After three days of this we are ready to go back to Porto Bello and join Morgan the boy who left us yesterday. The wind has not returned yet and we're going to continue to the engine, what sadness is all the more unfortunate that Marco noticed a fishing line was wrapped around the propeller and ended up twisting the bar connecting to the engine. We'll have to take on low speed, hoping that the wind will inflate our sail. It will not be the case, it faseillera the route. We will almost eight hours before reaching their destination, while Morgan has made him one hour aboard a motorboat. We have still spent 6 days in all on this ship, including three to navigate.
Marco offers to host us with him being given the late hour of our landing. Everyone agrees. Marco load the truck.
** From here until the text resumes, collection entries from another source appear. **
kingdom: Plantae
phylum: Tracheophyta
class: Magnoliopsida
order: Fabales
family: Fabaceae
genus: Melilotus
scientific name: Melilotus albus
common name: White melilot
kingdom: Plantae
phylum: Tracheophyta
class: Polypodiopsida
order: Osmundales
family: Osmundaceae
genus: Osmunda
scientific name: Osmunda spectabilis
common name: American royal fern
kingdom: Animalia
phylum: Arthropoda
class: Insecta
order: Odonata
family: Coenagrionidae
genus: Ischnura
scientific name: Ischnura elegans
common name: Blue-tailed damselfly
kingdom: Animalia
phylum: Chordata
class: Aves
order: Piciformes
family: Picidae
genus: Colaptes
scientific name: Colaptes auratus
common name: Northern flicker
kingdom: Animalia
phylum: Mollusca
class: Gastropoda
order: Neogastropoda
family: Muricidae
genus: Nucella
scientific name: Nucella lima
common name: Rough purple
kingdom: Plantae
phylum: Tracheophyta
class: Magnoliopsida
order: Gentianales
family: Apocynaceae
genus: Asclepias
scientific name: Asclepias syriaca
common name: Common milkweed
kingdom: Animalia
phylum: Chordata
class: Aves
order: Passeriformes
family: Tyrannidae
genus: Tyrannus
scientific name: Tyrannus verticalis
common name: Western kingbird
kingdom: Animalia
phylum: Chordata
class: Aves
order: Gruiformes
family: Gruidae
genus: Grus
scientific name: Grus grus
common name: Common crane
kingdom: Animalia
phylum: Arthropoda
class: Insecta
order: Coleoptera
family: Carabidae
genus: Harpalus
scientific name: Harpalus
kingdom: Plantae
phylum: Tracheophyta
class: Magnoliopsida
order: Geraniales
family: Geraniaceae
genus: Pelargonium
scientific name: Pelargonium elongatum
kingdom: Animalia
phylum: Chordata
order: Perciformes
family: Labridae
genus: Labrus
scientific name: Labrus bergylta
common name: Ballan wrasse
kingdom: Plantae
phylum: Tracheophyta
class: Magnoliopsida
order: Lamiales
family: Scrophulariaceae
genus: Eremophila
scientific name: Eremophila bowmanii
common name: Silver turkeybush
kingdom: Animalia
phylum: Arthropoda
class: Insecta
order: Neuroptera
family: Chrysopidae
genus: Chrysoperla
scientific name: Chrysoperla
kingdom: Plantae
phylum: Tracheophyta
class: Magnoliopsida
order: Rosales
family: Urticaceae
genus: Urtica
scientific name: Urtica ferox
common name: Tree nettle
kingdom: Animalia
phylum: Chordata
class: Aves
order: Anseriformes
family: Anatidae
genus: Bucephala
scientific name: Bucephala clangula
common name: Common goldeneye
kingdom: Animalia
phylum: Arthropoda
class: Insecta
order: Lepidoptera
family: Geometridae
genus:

With the Russian Slava, Eric U.S. we are in the dumpster smell the fresh air and enjoy the wooded hills of Panama. Marco arrived at the two Colombian find their brother who was exiled a few months ago to escape the British, the cam and try to rebuild his life away from the crack of his father and junky. We find a house where a live bird of prey, a spider monkey and a friendly Rotweller. We take the evening to visit the village, old trading town at the time of English colonization. We visit the fort that was built to counter Frequent pirate attacks in this time next là.Le Marco us off at an ATM to retrieve his last dollars. We take a taxi to the bus terminal Eric Colon, others are deposited by Marco. Goodbye fast. The neighborhood is rotten and badly attended, luckily the bus leaves promptly to Panama City.